• Exercise goal:
Return the data that follows exactly as it appears. Pictures do not belong in the copy.

• Available data:
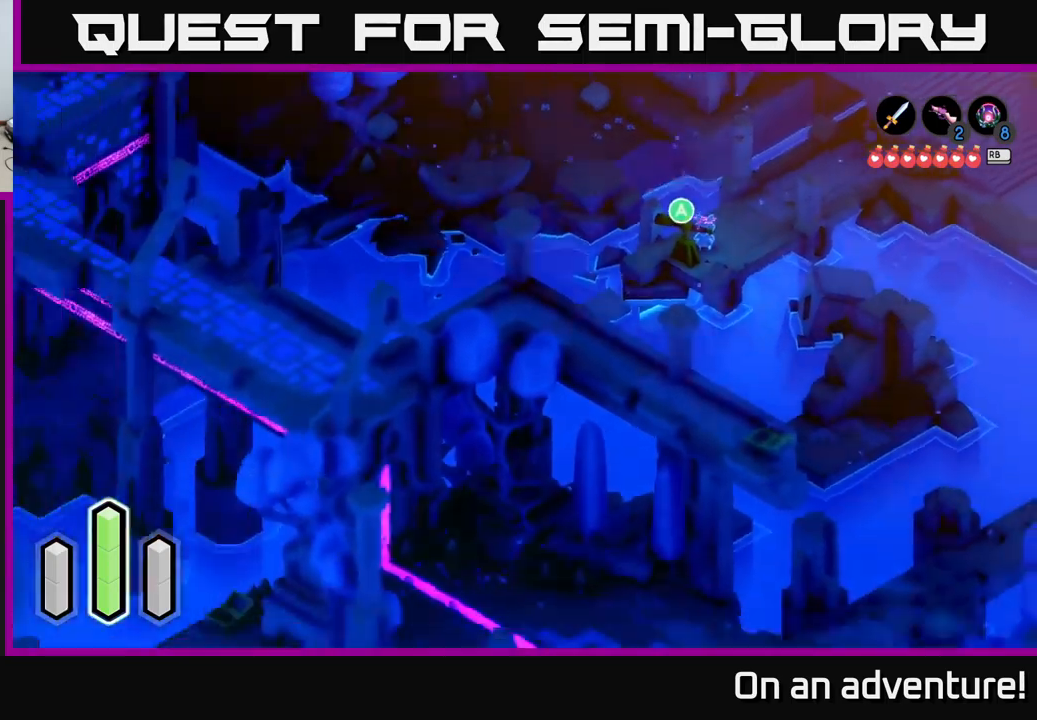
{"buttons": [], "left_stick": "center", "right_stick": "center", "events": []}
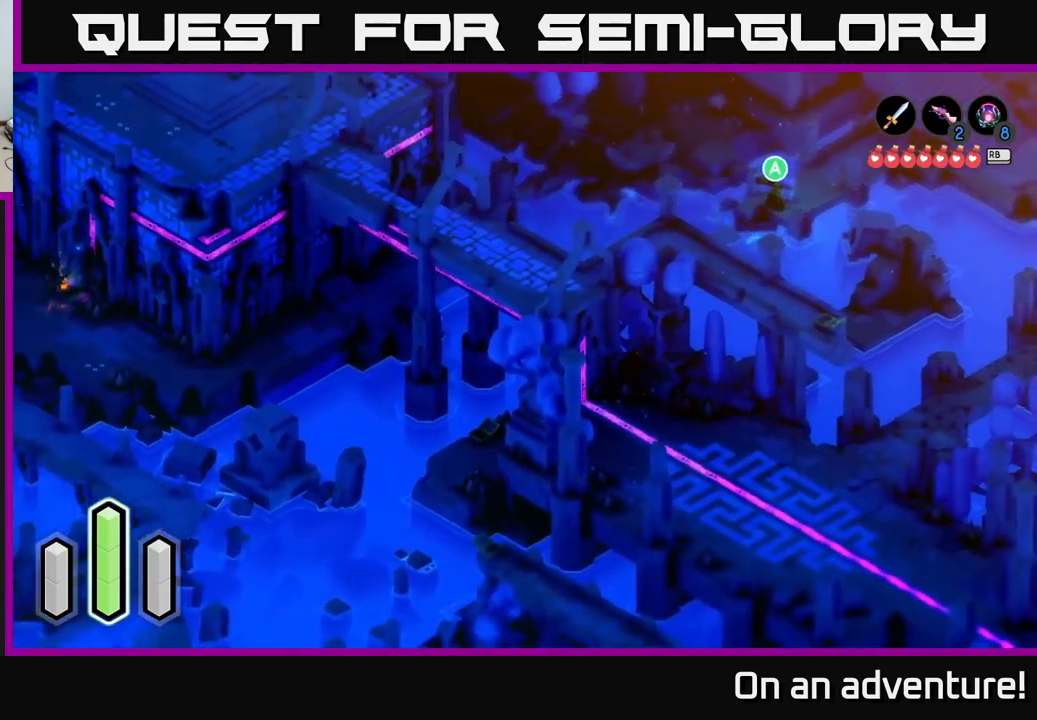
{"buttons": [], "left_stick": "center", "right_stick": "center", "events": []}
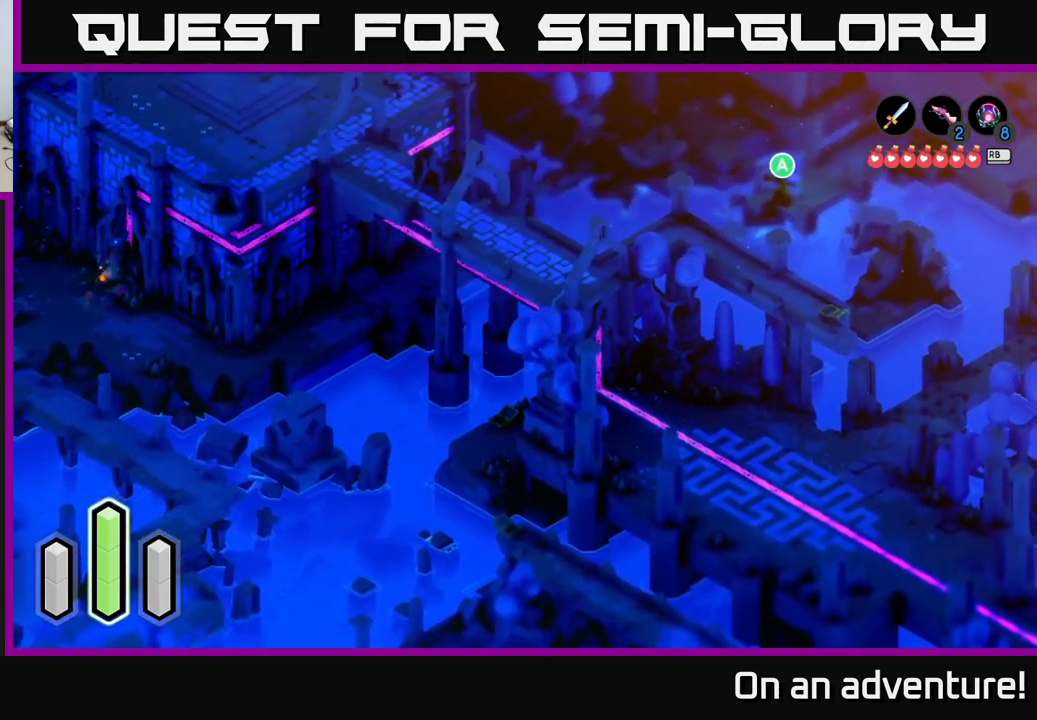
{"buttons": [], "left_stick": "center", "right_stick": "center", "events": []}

• Answer below:
{"buttons": [], "left_stick": "center", "right_stick": "center", "events": []}
{"buttons": [], "left_stick": "center", "right_stick": "center", "events": []}
{"buttons": [], "left_stick": "center", "right_stick": "center", "events": []}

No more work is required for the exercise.